On Tuesday, September 19, the administrative Court of Appeals of Nantes re-opened a case that caused a good deal of controversy three years ago.
The Fédération de la Libre Pensée (FLP – “Federation of Free Thought”) brought the case to court in 2014, and the tribunal overrode “the implicit decision made by the President of the Conseil Général in refusing to use his powers to forbid” the Nativity scene.
Since then, there has been no Nativity scene in the lobby of the Conseil Général of the Vendée in December. The administrative judge who gave the first ruling on the case considered the Nativity scene as a “religious emblem” that is incompatible with the principle of “neutrality” in public services.
Three years have gone by. Today the government commissioner is recommending an annulment of the November 14, 2014 ruling by the administrative court of Nantes that forbade the Nativity scene in the name of the principle of secularism contained in the 1905 law of the Separation of Church and State.
He has requested that the court authorize this Nativity scene that “is not accompanied by any inscription, cross, crucifix, or crown”. “There are no religious knick-knacks,” insisted the commissioner at the hearing.
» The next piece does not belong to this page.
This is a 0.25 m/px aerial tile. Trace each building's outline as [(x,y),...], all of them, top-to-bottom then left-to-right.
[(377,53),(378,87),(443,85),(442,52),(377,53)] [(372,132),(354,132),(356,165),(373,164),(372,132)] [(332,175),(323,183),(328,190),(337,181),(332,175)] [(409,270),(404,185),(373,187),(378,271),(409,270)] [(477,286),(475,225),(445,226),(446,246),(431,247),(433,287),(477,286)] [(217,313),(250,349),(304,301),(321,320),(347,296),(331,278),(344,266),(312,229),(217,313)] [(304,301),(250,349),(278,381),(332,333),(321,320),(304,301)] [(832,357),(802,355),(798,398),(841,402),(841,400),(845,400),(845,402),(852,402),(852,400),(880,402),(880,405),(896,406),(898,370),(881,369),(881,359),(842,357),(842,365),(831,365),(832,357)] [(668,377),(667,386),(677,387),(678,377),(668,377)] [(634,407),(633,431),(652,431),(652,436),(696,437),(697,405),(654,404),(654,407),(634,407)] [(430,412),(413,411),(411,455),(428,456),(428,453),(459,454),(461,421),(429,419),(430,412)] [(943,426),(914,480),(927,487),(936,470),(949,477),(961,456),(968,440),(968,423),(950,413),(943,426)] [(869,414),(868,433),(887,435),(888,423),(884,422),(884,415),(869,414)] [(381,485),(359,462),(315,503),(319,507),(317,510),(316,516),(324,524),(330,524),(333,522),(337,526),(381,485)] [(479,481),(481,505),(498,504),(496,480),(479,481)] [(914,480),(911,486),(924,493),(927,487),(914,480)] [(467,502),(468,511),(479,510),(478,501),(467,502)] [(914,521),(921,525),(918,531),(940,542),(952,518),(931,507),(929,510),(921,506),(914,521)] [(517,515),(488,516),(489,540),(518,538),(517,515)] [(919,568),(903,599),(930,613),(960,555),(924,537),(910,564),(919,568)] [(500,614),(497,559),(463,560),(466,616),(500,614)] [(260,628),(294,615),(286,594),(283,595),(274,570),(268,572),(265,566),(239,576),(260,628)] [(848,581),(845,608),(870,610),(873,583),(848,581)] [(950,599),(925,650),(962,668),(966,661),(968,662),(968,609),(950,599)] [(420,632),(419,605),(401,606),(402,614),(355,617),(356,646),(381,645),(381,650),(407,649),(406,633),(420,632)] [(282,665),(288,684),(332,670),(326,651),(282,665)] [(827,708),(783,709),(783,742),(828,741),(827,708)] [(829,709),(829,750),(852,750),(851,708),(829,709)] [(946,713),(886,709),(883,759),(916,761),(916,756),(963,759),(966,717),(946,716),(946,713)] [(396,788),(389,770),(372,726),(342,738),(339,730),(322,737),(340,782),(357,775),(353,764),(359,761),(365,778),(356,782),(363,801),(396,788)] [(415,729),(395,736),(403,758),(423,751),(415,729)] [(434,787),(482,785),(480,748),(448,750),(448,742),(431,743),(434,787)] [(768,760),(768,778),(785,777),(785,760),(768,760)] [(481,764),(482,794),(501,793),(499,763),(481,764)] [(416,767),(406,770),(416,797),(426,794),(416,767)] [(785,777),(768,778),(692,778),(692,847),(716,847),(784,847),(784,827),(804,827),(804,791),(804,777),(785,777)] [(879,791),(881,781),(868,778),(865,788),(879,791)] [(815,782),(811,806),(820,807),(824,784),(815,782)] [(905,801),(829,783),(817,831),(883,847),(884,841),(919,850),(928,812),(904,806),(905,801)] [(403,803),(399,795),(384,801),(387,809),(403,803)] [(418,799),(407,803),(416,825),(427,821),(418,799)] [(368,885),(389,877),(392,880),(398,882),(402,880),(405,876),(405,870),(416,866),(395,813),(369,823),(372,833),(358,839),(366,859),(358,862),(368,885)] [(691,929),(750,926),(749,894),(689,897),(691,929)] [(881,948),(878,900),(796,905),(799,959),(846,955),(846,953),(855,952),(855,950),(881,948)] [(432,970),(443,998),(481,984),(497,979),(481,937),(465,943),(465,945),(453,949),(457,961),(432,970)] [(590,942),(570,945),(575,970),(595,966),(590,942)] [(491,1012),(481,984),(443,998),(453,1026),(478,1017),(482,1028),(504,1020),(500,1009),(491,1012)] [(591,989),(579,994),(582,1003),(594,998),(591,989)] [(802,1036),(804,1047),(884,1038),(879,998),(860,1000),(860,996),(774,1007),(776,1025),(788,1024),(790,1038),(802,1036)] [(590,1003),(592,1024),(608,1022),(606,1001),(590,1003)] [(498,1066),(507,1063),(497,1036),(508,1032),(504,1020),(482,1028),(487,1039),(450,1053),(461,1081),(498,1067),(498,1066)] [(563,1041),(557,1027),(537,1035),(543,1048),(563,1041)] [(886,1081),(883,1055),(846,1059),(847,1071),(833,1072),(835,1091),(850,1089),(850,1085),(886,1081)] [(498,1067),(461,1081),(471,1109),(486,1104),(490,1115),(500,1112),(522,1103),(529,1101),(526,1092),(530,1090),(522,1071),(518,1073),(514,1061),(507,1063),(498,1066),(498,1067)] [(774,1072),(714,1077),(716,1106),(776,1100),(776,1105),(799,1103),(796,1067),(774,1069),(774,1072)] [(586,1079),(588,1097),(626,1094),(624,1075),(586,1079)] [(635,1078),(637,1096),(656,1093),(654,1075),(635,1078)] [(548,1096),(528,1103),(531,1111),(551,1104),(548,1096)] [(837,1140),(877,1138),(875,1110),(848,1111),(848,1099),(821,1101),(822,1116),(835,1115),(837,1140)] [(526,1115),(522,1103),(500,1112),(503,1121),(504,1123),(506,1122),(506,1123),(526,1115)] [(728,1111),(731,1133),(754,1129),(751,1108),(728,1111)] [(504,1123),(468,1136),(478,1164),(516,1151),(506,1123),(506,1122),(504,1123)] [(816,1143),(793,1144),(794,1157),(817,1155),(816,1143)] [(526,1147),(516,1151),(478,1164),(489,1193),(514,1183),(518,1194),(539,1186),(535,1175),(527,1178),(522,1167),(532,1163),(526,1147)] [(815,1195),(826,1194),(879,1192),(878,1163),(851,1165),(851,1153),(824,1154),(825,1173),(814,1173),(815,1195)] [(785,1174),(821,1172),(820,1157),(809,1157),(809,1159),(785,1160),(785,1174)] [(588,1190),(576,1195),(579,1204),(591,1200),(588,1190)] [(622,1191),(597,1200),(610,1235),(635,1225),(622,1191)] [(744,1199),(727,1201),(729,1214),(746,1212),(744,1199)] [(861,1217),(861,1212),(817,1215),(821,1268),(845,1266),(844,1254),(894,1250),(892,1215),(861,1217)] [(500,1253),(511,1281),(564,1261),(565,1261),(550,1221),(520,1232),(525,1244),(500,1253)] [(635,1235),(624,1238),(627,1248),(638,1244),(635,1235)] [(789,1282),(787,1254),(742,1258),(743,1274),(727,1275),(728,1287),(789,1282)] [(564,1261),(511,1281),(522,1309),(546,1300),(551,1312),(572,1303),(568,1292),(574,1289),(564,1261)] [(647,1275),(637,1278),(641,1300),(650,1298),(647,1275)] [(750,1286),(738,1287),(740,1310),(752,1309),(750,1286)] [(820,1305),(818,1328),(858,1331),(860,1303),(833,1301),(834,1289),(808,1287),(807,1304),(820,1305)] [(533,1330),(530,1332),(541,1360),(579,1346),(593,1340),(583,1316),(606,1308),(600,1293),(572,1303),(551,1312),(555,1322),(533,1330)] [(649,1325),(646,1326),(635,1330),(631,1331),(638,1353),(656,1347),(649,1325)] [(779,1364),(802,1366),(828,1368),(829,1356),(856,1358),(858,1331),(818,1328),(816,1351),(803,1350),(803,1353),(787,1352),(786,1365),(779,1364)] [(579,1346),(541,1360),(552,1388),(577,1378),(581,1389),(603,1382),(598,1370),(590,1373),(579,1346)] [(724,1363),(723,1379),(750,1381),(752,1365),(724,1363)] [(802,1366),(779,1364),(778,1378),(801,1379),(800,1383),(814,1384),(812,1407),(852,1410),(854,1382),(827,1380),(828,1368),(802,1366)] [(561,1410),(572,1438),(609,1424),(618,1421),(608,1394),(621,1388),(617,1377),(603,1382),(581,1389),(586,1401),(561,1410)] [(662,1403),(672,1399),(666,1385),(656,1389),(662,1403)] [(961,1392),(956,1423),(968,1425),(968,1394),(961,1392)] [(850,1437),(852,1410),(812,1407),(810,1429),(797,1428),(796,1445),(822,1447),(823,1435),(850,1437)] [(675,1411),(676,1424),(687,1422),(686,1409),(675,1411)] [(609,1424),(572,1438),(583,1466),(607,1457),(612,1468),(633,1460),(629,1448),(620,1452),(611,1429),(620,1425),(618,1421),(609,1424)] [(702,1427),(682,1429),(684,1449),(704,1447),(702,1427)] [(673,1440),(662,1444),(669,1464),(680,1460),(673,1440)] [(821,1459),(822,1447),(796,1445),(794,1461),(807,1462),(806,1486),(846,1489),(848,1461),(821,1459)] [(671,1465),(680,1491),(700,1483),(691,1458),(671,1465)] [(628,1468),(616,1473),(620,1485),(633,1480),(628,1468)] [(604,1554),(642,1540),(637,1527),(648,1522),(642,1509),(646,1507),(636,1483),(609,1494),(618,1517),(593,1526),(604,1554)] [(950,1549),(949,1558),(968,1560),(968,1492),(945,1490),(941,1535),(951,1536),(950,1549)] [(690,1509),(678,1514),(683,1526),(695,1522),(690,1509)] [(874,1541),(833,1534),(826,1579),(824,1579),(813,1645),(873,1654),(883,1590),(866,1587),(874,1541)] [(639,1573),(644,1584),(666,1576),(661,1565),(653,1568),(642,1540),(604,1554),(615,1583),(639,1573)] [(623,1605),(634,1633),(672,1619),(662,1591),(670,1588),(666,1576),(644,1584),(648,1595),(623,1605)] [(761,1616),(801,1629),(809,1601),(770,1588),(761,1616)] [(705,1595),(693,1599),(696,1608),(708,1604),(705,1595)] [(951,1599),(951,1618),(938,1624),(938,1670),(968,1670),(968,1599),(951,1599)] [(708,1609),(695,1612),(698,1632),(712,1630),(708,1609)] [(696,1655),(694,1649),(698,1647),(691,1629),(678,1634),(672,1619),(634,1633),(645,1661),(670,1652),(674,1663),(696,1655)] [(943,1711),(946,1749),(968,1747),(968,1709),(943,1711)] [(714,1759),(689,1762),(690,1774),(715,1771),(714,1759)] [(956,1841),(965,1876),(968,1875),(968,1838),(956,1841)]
The Nativity scene may indeed be authorized once again. For one, because the commissioner’s recommendations are usually followed; but also because it seems that this would follow the precedent recently set by the highest administrative authority in France, as Bernard Gorce explained in the newspaper La Croix on September 20.
According to the State Council, the Nativity scene is both a cultural and a religious tradition; judges must therefore determine case by case which of the two is the reason for its installment in a public building. It established a few criteria: if there is a local tradition, if the Nativity scene is not “an act of proselytism or a religious statement”, but is simply set up in a festive or artistic spirit, then it is not an attack against secularism.
Even if the Nativity scene may hope to be granted a humble corner in the lobby of the Conseil Général of the Vendée, the State Council’s decision shows a striking lack of perspective: if the Nativity scene is a “both a cultural and a religious tradition”, it is precisely because the Gospel, the vector of the Faith by its very nature, fashions cultures and entire countries. In other words, if you erase the religion of the Gospel, civilization collapses and barbarism returns.